Perhaps that will be necessary as the future of pharmaceutical exploitation becomes more apparent. Let’s return to the case of Martin Shkreli. For all the bad things he’s done, there is one positive takeaway that he left with us, and that is awareness. He shined a light on pharmaceutical exploitation in America with his antics, and perhaps that light will not be quick to fade. Now that we’ve witnessed such an exemplary situation of price gouging gone wrong, perhaps the government and its agencies will enact some legislation to control this practice. It may not be immediate, but it has the potential to happen.
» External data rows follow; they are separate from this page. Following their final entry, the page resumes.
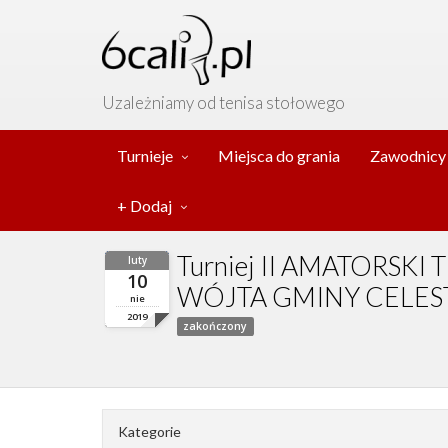
Uzależniamy od tenisa stołowego
Turnieje
Miejsca do grania
Zawodnicy
+ Dodaj
Turniej II AMATORS
luty
10
WÓJTA GMINY CELE
nie
2019
zakończony
Kategorie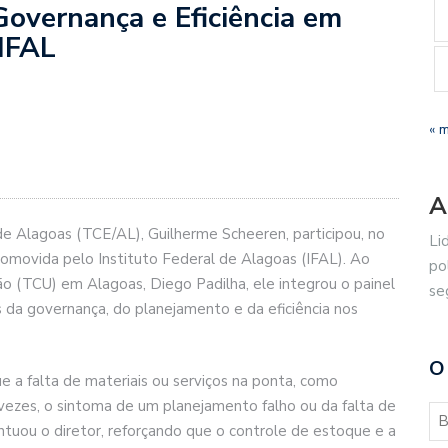
vernança e Eficiência em
 IFAL
« 
A
de Alagoas (TCE/AL), Guilherme Scheeren, participou, no
Li
romovida pelo Instituto Federal de Alagoas (IFAL). Ao
po
ão (TCU) em Alagoas, Diego Padilha, ele integrou o painel
se
s da governança, do planejamento e da eficiência nos
O
 a falta de materiais ou serviços na ponta, como
vezes, o sintoma de um planejamento falho ou da falta de
ontuou o diretor, reforçando que o controle de estoque e a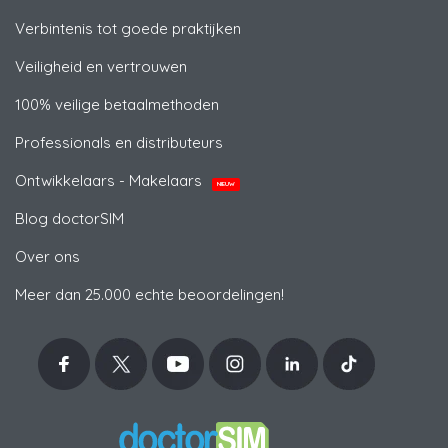
Verbintenis tot goede praktijken
Veiligheid en vertrouwen
100% veilige betaalmethoden
Professionals en distributeurs
Ontwikkelaars - Makelaars
NIEUW
Blog doctorSIM
Over ons
Meer dan 25.000 echte beoordelingen!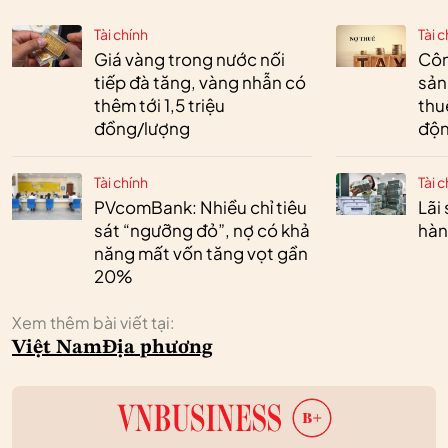
Tài chính
Tài c
Giá vàng trong nước nối
Côn
tiếp đà tăng, vàng nhẫn có
sản
thêm tới 1,5 triệu
thu
đồng/lượng
độn
Tài chính
Tài c
PVcomBank: Nhiều chỉ tiêu
Lãi
sát “ngưỡng đỏ”, nợ có khả
hàn
năng mất vốn tăng vọt gần
20%
Xem thêm bài viết tại:
Việt Nam
Địa phương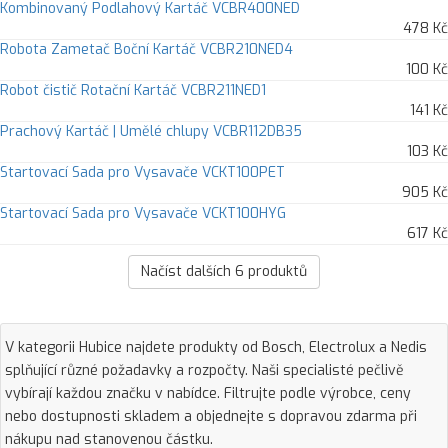
Kombinovaný Podlahový Kartáč VCBR400NED
478 Kč
Robota Zametač Boční Kartáč VCBR210NED4
100 Kč
Robot čistič Rotační Kartáč VCBR211NED1
141 Kč
Prachový Kartáč | Umělé chlupy VCBR112DB35
103 Kč
Startovací Sada pro Vysavače VCKT100PET
905 Kč
Startovací Sada pro Vysavače VCKT100HYG
617 Kč
Načíst dalších
6
produktů
V kategorii Hubice najdete produkty od Bosch, Electrolux a Nedis
splňující různé požadavky a rozpočty. Naši specialisté pečlivě
vybírají každou značku v nabídce. Filtrujte podle výrobce, ceny
nebo dostupnosti skladem a objednejte s dopravou zdarma při
nákupu nad stanovenou částku.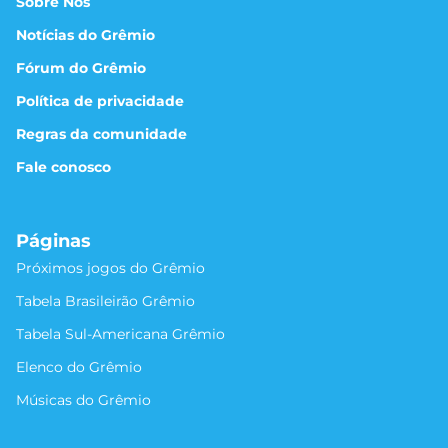
Sobre Nós
Notícias do Grêmio
Fórum do Grêmio
Política de privacidade
Regras da comunidade
Fale conosco
Páginas
Próximos jogos do Grêmio
Tabela Brasileirão Grêmio
Tabela Sul-Americana Grêmio
Elenco do Grêmio
Músicas do Grêmio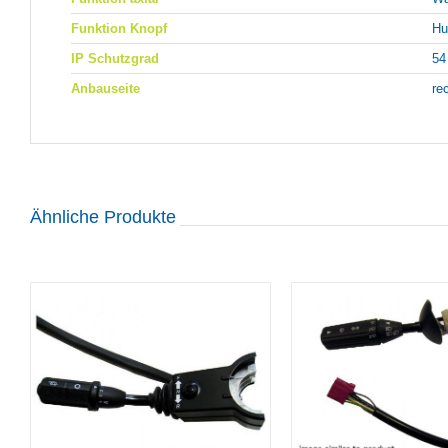
Funktion Knopf
Hu
IP Schutzgrad
54
Anbauseite
re
Ähnliche Produkte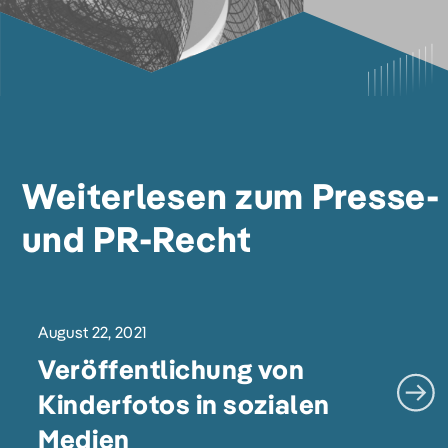
Weiterlesen zum Presse-
und PR-Recht
August 22, 2021
Veröffentlichung von
Kinderfotos in sozialen
Medien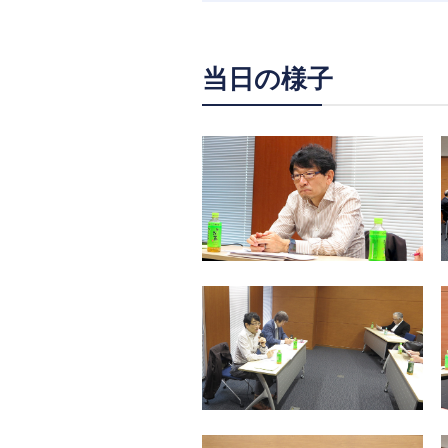
当⽇の様⼦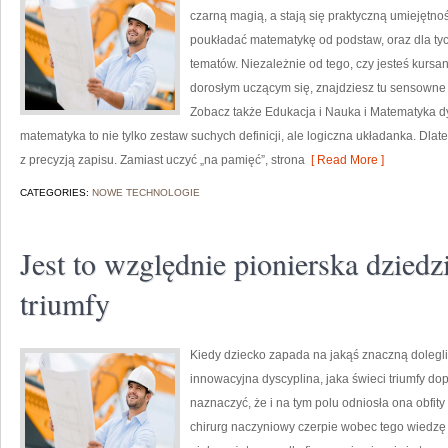
czarną magią, a stają się praktyczną umiejętno
poukładać matematykę od podstaw, oraz dla tyc
tematów. Niezależnie od tego, czy jesteś kursa
dorosłym uczącym się, znajdziesz tu sensowne 
Zobacz także Edukacja i Nauka i Matematyka dy
matematyka to nie tylko zestaw suchych definicji, ale logiczna układanka. Dlat
z precyzją zapisu. Zamiast uczyć „na pamięć”, strona
[ Read More ]
CATEGORIES:
NOWE TECHNOLOGIE
Jest to względnie pionierska dziedz
triumfy
Kiedy dziecko zapada na jakąś znaczną dolegl
innowacyjna dyscyplina, jaka świeci triumfy dop
naznaczyć, że i na tym polu odniosła ona obfit
chirurg naczyniowy czerpie wobec tego wiedzę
The problems tied into the fabric of this unfortunate practice is also the foundation of our country. Pharmaceuticals have become a for-profit agency with protection from competition. It is the profit that draws up the prices for these big pharma companies, many of which are controlled by investors that are already rich by some other enterprise. Introducing drug regulation would undercut the profits to be gained by pharmaceutical development, though it would help the majority of Americans to acquire the drugs that they need. Is this going to happen easily? Like all matters that are inherently political in nature—and this decision certainly is—no, it will not. But hopefully, something can be done here that will positively affect this industry and the people that are affected by it. Hopefully, and this is a truly hopeful statement, some level of harmony can be reached, and the prices of life-saving medication can be affordable for years to come.